Work to complete: Look in the material below for the line holding "7 / 24 DESTEK". Set it down exactly, with each later line up to and including the line holding "Вы отравились газом, применяющ".

Data for the task:

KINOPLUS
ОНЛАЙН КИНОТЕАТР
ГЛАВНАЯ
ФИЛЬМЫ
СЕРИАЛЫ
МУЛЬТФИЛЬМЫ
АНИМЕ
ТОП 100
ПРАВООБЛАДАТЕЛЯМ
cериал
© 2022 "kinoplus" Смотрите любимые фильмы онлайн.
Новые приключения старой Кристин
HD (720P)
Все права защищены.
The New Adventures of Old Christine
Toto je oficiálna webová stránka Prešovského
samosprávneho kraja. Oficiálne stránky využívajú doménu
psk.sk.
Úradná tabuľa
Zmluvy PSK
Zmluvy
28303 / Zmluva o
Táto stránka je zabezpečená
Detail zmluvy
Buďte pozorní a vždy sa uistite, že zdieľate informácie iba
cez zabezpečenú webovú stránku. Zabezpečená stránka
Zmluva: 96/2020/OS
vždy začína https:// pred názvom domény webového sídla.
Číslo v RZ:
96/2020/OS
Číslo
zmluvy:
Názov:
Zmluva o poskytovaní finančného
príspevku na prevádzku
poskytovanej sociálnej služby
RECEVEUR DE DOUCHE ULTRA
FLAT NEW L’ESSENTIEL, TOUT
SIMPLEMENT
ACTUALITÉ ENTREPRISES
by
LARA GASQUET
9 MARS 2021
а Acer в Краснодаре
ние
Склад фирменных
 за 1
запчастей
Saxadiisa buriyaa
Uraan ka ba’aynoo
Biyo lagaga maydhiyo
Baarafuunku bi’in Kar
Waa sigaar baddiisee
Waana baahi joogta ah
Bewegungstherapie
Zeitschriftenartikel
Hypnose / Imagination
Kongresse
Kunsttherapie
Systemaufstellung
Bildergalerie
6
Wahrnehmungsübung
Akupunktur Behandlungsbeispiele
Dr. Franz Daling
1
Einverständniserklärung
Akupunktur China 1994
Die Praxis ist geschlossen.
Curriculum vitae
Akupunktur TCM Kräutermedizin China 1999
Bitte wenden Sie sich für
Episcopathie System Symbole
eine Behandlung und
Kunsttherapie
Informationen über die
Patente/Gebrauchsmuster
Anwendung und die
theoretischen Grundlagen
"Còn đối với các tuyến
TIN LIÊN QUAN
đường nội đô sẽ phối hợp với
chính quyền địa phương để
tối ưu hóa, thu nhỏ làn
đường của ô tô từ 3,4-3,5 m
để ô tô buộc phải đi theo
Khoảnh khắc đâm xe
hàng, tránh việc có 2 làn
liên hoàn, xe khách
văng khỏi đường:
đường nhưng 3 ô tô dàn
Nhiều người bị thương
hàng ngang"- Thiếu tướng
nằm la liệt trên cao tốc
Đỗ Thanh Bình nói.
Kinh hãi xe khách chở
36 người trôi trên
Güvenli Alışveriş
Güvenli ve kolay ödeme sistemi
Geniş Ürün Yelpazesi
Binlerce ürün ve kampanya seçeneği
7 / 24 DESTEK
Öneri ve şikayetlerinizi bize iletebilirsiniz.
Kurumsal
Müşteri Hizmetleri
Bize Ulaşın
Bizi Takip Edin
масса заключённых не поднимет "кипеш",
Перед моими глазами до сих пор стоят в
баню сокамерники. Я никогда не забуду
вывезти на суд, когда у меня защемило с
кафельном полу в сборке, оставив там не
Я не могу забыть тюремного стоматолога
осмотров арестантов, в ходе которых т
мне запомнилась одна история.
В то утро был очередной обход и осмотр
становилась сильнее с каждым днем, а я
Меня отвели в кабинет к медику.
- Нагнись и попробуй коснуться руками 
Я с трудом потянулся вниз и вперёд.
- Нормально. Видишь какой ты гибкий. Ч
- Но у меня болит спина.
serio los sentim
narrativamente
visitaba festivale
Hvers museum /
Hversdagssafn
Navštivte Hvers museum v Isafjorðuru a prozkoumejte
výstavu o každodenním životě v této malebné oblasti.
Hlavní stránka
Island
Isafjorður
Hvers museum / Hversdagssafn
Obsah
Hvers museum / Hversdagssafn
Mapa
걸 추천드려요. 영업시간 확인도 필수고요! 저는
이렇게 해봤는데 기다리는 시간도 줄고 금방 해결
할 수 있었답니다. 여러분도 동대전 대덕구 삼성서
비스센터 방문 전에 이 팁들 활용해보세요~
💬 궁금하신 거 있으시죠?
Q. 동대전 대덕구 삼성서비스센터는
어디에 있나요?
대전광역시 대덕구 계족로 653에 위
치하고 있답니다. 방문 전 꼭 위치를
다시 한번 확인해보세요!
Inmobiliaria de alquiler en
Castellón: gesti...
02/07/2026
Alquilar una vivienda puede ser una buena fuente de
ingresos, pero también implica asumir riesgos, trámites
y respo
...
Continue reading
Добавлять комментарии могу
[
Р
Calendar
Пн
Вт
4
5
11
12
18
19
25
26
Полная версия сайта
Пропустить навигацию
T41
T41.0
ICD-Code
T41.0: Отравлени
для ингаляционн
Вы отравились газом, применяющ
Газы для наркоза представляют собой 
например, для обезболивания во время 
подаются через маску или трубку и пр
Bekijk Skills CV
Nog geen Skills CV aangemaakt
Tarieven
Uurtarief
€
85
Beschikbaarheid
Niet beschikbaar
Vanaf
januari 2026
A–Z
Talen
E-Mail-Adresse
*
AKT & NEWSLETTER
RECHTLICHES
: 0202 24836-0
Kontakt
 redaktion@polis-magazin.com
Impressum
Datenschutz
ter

Task output:
7 / 24 DESTEK
Öneri ve şikayetlerinizi bize iletebilirsiniz.
Kurumsal
Müşteri Hizmetleri
Bize Ulaşın
Bizi Takip Edin
масса заключённых не поднимет "кипеш",
Перед моими глазами до сих пор стоят в
баню сокамерники. Я никогда не забуду
вывезти на суд, когда у меня защемило с
кафельном полу в сборке, оставив там не
Я не могу забыть тюремного стоматолога
осмотров арестантов, в ходе которых т
мне запомнилась одна история.
В то утро был очередной обход и осмотр
становилась сильнее с каждым днем, а я
Меня отвели в кабинет к медику.
- Нагнись и попробуй коснуться руками 
Я с трудом потянулся вниз и вперёд.
- Нормально. Видишь какой ты гибкий. Ч
- Но у меня болит спина.
serio los sentim
narrativamente
visitaba festivale
Hvers museum /
Hversdagssafn
Navštivte Hvers museum v Isafjorðuru a prozkoumejte
výstavu o každodenním životě v této malebné oblasti.
Hlavní stránka
Island
Isafjorður
Hvers museum / Hversdagssafn
Obsah
Hvers museum / Hversdagssafn
Mapa
걸 추천드려요. 영업시간 확인도 필수고요! 저는
이렇게 해봤는데 기다리는 시간도 줄고 금방 해결
할 수 있었답니다. 여러분도 동대전 대덕구 삼성서
비스센터 방문 전에 이 팁들 활용해보세요~
💬 궁금하신 거 있으시죠?
Q. 동대전 대덕구 삼성서비스센터는
어디에 있나요?
대전광역시 대덕구 계족로 653에 위
치하고 있답니다. 방문 전 꼭 위치를
다시 한번 확인해보세요!
Inmobiliaria de alquiler en
Castellón: gesti...
02/07/2026
Alquilar una vivienda puede ser una buena fuente de
ingresos, pero también implica asumir riesgos, trámites
y respo
...
Continue reading
Добавлять комментарии могу
[
Р
Calendar
Пн
Вт
4
5
11
12
18
19
25
26
Полная версия сайта
Пропустить навигацию
T41
T41.0
ICD-Code
T41.0: Отравлени
для ингаляционн
Вы отравились газом, применяющ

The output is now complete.